# Exercise description
Reproduce each of the following lines word for word, in the same order and with the same line breaks.

# Data shown
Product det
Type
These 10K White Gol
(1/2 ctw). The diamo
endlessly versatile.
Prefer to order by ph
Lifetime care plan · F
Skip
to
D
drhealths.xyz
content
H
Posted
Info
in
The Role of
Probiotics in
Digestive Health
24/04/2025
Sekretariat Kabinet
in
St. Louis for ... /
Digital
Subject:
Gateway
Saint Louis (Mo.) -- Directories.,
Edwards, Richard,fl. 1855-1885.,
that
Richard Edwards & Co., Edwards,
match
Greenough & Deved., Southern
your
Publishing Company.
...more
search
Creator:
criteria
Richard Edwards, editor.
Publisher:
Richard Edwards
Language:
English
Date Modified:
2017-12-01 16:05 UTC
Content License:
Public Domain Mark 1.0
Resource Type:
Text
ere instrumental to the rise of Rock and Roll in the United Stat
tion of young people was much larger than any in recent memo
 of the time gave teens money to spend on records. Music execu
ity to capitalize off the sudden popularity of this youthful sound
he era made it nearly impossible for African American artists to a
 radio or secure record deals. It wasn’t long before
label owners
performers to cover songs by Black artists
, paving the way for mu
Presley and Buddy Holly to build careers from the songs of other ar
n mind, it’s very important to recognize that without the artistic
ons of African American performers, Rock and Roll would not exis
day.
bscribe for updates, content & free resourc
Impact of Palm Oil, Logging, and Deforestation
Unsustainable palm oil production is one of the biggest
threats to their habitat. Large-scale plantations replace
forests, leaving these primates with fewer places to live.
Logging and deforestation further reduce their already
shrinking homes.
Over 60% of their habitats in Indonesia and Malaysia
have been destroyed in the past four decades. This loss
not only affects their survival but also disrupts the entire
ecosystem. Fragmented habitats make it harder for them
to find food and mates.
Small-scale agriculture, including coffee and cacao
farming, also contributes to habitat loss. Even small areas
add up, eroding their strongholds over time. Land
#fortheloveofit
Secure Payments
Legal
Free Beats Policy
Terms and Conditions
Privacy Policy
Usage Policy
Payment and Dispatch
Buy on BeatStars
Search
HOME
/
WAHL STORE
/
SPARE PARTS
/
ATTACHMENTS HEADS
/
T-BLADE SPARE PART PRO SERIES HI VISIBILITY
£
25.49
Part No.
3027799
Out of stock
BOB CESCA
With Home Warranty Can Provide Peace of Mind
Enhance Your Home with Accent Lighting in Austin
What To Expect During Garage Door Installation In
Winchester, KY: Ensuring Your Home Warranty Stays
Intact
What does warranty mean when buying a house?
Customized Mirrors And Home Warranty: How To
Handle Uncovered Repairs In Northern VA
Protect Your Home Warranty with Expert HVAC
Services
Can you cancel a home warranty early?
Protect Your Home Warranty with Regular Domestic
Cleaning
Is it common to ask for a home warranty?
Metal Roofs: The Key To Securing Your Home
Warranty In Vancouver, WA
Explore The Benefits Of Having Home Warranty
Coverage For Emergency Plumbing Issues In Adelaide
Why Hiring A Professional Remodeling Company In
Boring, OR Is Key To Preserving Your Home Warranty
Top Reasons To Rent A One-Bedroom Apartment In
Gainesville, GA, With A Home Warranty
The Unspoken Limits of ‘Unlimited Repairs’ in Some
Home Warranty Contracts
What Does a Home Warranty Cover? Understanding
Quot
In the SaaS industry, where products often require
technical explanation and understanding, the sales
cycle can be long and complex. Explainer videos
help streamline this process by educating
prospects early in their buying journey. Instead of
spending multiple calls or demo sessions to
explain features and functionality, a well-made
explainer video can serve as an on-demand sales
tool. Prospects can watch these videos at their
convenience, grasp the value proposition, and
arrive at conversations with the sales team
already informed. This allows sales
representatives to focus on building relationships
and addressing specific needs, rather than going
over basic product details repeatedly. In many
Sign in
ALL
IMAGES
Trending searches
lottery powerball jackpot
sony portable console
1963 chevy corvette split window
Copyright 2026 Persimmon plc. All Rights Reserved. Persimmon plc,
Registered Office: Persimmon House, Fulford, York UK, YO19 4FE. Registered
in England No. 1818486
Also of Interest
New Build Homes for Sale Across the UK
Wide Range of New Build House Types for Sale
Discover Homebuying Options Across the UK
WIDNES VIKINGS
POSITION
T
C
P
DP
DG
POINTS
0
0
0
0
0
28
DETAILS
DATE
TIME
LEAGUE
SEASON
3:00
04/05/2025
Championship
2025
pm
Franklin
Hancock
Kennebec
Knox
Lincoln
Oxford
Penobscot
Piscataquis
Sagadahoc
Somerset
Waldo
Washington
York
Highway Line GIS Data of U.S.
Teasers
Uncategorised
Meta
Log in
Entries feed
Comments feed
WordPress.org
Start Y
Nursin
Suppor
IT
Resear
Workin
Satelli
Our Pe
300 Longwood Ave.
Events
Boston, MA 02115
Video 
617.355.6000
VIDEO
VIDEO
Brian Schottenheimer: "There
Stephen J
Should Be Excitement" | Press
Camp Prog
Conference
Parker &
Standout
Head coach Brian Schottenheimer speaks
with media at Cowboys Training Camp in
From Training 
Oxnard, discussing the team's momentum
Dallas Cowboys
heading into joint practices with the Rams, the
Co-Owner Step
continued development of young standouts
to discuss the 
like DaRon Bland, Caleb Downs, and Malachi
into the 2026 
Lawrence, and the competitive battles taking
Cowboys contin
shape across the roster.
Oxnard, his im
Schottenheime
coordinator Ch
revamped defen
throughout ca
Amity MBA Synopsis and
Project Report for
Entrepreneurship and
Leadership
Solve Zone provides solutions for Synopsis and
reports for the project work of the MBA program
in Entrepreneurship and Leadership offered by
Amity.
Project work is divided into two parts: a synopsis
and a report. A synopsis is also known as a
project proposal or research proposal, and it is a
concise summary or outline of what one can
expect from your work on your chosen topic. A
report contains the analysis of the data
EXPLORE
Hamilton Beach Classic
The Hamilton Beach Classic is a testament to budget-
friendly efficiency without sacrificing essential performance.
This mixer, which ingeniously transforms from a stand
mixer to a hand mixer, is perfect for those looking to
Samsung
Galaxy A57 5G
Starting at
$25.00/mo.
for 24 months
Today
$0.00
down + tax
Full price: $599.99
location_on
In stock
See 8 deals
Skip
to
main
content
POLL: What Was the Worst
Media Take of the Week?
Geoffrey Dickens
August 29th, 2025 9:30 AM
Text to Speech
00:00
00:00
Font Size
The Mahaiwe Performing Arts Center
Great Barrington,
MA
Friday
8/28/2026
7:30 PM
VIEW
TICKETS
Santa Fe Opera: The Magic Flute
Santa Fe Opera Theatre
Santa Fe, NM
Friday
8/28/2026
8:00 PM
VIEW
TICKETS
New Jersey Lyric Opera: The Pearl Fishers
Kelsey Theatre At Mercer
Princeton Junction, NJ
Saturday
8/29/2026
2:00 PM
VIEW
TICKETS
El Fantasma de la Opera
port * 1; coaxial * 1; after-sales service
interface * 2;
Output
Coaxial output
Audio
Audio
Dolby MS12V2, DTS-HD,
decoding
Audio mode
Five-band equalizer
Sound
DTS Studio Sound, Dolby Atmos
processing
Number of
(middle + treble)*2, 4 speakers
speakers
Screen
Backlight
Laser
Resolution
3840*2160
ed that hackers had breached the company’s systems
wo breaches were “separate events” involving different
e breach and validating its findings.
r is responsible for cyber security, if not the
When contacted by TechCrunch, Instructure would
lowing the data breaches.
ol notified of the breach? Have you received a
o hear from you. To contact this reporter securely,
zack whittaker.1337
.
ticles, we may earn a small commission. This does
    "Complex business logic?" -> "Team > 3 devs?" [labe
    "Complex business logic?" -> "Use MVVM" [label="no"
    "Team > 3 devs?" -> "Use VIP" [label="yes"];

# Written reply
Product det
Type
These 10K White Gol
(1/2 ctw). The diamo
endlessly versatile.
Prefer to order by ph
Lifetime care plan · F
Skip
to
D
drhealths.xyz
content
H
Posted
Info
in
The Role of
Probiotics in
Digestive Health
24/04/2025
Sekretariat Kabinet
in
St. Louis for ... /
Digital
Subject:
Gateway
Saint Louis (Mo.) -- Directories.,
Edwards, Richard,fl. 1855-1885.,
that
Richard Edwards & Co., Edwards,
match
Greenough & Deved., Southern
your
Publishing Company.
...more
search
Creator:
criteria
Richard Edwards, editor.
Publisher:
Richard Edwards
Language:
English
Date Modified:
2017-12-01 16:05 UTC
Content License:
Public Domain Mark 1.0
Resource Type:
Text
ere instrumental to the rise of Rock and Roll in the United Stat
tion of young people was much larger than any in recent memo
 of the time gave teens money to spend on records. Music execu
ity to capitalize off the sudden popularity of this youthful sound
he era made it nearly impossible for African American artists to a
 radio or secure record deals. It wasn’t long before
label owners
performers to cover songs by Black artists
, paving the way for mu
Presley and Buddy Holly to build careers from the songs of other ar
n mind, it’s very important to recognize that without the artistic
ons of African American performers, Rock and Roll would not exis
day.
bscribe for updates, content & free resourc
Impact of Palm Oil, Logging, and Deforestation
Unsustainable palm oil production is one of the biggest
threats to their habitat. Large-scale plantations replace
forests, leaving these primates with fewer places to live.
Logging and deforestation further reduce their already
shrinking homes.
Over 60% of their habitats in Indonesia and Malaysia
have been destroyed in the past four decades. This loss
not only affects their survival but also disrupts the entire
ecosystem. Fragmented habitats make it harder for them
to find food and mates.
Small-scale agriculture, including coffee and cacao
farming, also contributes to habitat loss. Even small areas
add up, eroding their strongholds over time. Land
#fortheloveofit
Secure Payments
Legal
Free Beats Policy
Terms and Conditions
Privacy Policy
Usage Policy
Payment and Dispatch
Buy on BeatStars
Search
HOME
/
WAHL STORE
/
SPARE PARTS
/
ATTACHMENTS HEADS
/
T-BLADE SPARE PART PRO SERIES HI VISIBILITY
£
25.49
Part No.
3027799
Out of stock
BOB CESCA
With Home Warranty Can Provide Peace of Mind
Enhance Your Home with Accent Lighting in Austin
What To Expect During Garage Door Installation In
Winchester, KY: Ensuring Your Home Warranty Stays
Intact
What does warranty mean when buying a house?
Customized Mirrors And Home Warranty: How To
Handle Uncovered Repairs In Northern VA
Protect Your Home Warranty with Expert HVAC
Services
Can you cancel a home warranty early?
Protect Your Home Warranty with Regular Domestic
Cleaning
Is it common to ask for a home warranty?
Metal Roofs: The Key To Securing Your Home
Warranty In Vancouver, WA
Explore The Benefits Of Having Home Warranty
Coverage For Emergency Plumbing Issues In Adelaide
Why Hiring A Professional Remodeling Company In
Boring, OR Is Key To Preserving Your Home Warranty
Top Reasons To Rent A One-Bedroom Apartment In
Gainesville, GA, With A Home Warranty
The Unspoken Limits of ‘Unlimited Repairs’ in Some
Home Warranty Contracts
What Does a Home Warranty Cover? Understanding
Quot
In the SaaS industry, where products often require
technical explanation and understanding, the sales
cycle can be long and complex. Explainer videos
help streamline this process by educating
prospects early in their buying journey. Instead of
spending multiple calls or demo sessions to
explain features and functionality, a well-made
explainer video can serve as an on-demand sales
tool. Prospects can watch these videos at their
convenience, grasp the value proposition, and
arrive at conversations with the sales team
already informed. This allows sales
representatives to focus on building relationships
and addressing specific needs, rather than going
over basic product details repeatedly. In many
Sign in
ALL
IMAGES
Trending searches
lottery powerball jackpot
sony portable console
1963 chevy corvette split window
Copyright 2026 Persimmon plc. All Rights Reserved. Persimmon plc,
Registered Office: Persimmon House, Fulford, York UK, YO19 4FE. Registered
in England No. 1818486
Also of Interest
New Build Homes for Sale Across the UK
Wide Range of New Build House Types for Sale
Discover Homebuying Options Across the UK
WIDNES VIKINGS
POSITION
T
C
P
DP
DG
POINTS
0
0
0
0
0
28
DETAILS
DATE
TIME
LEAGUE
SEASON
3:00
04/05/2025
Championship
2025
pm
Franklin
Hancock
Kennebec
Knox
Lincoln
Oxford
Penobscot
Piscataquis
Sagadahoc
Somerset
Waldo
Washington
York
Highway Line GIS Data of U.S.
Teasers
Uncategorised
Meta
Log in
Entries feed
Comments feed
WordPress.org
Start Y
Nursin
Suppor
IT
Resear
Workin
Satelli
Our Pe
300 Longwood Ave.
Events
Boston, MA 02115
Video 
617.355.6000
VIDEO
VIDEO
Brian Schottenheimer: "There
Stephen J
Should Be Excitement" | Press
Camp Prog
Conference
Parker &
Standout
Head coach Brian Schottenheimer speaks
with media at Cowboys Training Camp in
From Training 
Oxnard, discussing the team's momentum
Dallas Cowboys
heading into joint practices with the Rams, the
Co-Owner Step
continued development of young standouts
to discuss the 
like DaRon Bland, Caleb Downs, and Malachi
into the 2026 
Lawrence, and the competitive battles taking
Cowboys contin
shape across the roster.
Oxnard, his im
Schottenheime
coordinator Ch
revamped defen
throughout ca
Amity MBA Synopsis and
Project Report for
Entrepreneurship and
Leadership
Solve Zone provides solutions for Synopsis and
reports for the project work of the MBA program
in Entrepreneurship and Leadership offered by
Amity.
Project work is divided into two parts: a synopsis
and a report. A synopsis is also known as a
project proposal or research proposal, and it is a
concise summary or outline of what one can
expect from your work on your chosen topic. A
report contains the analysis of the data
EXPLORE
Hamilton Beach Classic
The Hamilton Beach Classic is a testament to budget-
friendly efficiency without sacrificing essential performance.
This mixer, which ingeniously transforms from a stand
mixer to a hand mixer, is perfect for those looking to
Samsung
Galaxy A57 5G
Starting at
$25.00/mo.
for 24 months
Today
$0.00
down + tax
Full price: $599.99
location_on
In stock
See 8 deals
Skip
to
main
content
POLL: What Was the Worst
Media Take of the Week?
Geoffrey Dickens
August 29th, 2025 9:30 AM
Text to Speech
00:00
00:00
Font Size
The Mahaiwe Performing Arts Center
Great Barrington,
MA
Friday
8/28/2026
7:30 PM
VIEW
TICKETS
Santa Fe Opera: The Magic Flute
Santa Fe Opera Theatre
Santa Fe, NM
Friday
8/28/2026
8:00 PM
VIEW
TICKETS
New Jersey Lyric Opera: The Pearl Fishers
Kelsey Theatre At Mercer
Princeton Junction, NJ
Saturday
8/29/2026
2:00 PM
VIEW
TICKETS
El Fantasma de la Opera
port * 1; coaxial * 1; after-sales service
interface * 2;
Output
Coaxial output
Audio
Audio
Dolby MS12V2, DTS-HD,
decoding
Audio mode
Five-band equalizer
Sound
DTS Studio Sound, Dolby Atmos
processing
Number of
(middle + treble)*2, 4 speakers
speakers
Screen
Backlight
Laser
Resolution
3840*2160
ed that hackers had breached the company’s systems
wo breaches were “separate events” involving different
e breach and validating its findings.
r is responsible for cyber security, if not the
When contacted by TechCrunch, Instructure would
lowing the data breaches.
ol notified of the breach? Have you received a
o hear from you. To contact this reporter securely,
zack whittaker.1337
.
ticles, we may earn a small commission. This does
    "Complex business logic?" -> "Team > 3 devs?" [labe
    "Complex business logic?" -> "Use MVVM" [label="no"
    "Team > 3 devs?" -> "Use VIP" [label="yes"];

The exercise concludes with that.